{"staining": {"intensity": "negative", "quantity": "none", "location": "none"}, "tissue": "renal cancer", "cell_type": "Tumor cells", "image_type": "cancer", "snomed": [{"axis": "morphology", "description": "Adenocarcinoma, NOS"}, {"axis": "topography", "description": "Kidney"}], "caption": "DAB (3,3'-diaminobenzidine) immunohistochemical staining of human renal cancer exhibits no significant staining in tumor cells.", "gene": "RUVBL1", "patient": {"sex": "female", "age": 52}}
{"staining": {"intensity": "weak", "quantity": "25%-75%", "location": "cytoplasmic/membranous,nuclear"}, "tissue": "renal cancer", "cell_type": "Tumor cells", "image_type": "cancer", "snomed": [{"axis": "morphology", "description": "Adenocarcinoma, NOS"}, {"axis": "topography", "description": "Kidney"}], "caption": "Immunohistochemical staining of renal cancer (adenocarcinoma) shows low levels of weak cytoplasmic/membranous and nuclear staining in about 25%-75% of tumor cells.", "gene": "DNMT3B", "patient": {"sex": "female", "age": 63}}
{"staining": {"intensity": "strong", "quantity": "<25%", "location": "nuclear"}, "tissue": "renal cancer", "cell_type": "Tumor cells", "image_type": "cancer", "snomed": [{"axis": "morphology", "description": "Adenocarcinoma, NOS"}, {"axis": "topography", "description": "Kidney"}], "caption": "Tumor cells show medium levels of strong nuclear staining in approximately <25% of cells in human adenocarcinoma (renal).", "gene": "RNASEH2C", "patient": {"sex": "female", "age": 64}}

☆ ☆ ☆ ☆ ☆

◆ ASSIGNED TASK: An exact transcription of all the material above is the expected answer.

◆ TASK ANSWER:
{"staining": {"intensity": "negative", "quantity": "none", "location": "none"}, "tissue": "renal cancer", "cell_type": "Tumor cells", "image_type": "cancer", "snomed": [{"axis": "morphology", "description": "Adenocarcinoma, NOS"}, {"axis": "topography", "description": "Kidney"}], "caption": "DAB (3,3'-diaminobenzidine) immunohistochemical staining of human renal cancer exhibits no significant staining in tumor cells.", "gene": "RUVBL1", "patient": {"sex": "female", "age": 52}}
{"staining": {"intensity": "weak", "quantity": "25%-75%", "location": "cytoplasmic/membranous,nuclear"}, "tissue": "renal cancer", "cell_type": "Tumor cells", "image_type": "cancer", "snomed": [{"axis": "morphology", "description": "Adenocarcinoma, NOS"}, {"axis": "topography", "description": "Kidney"}], "caption": "Immunohistochemical staining of renal cancer (adenocarcinoma) shows low levels of weak cytoplasmic/membranous and nuclear staining in about 25%-75% of tumor cells.", "gene": "DNMT3B", "patient": {"sex": "female", "age": 63}}
{"staining": {"intensity": "strong", "quantity": "<25%", "location": "nuclear"}, "tissue": "renal cancer", "cell_type": "Tumor cells", "image_type": "cancer", "snomed": [{"axis": "morphology", "description": "Adenocarcinoma, NOS"}, {"axis": "topography", "description": "Kidney"}], "caption": "Tumor cells show medium levels of strong nuclear staining in approximately <25% of cells in human adenocarcinoma (renal).", "gene": "RNASEH2C", "patient": {"sex": "female", "age": 64}}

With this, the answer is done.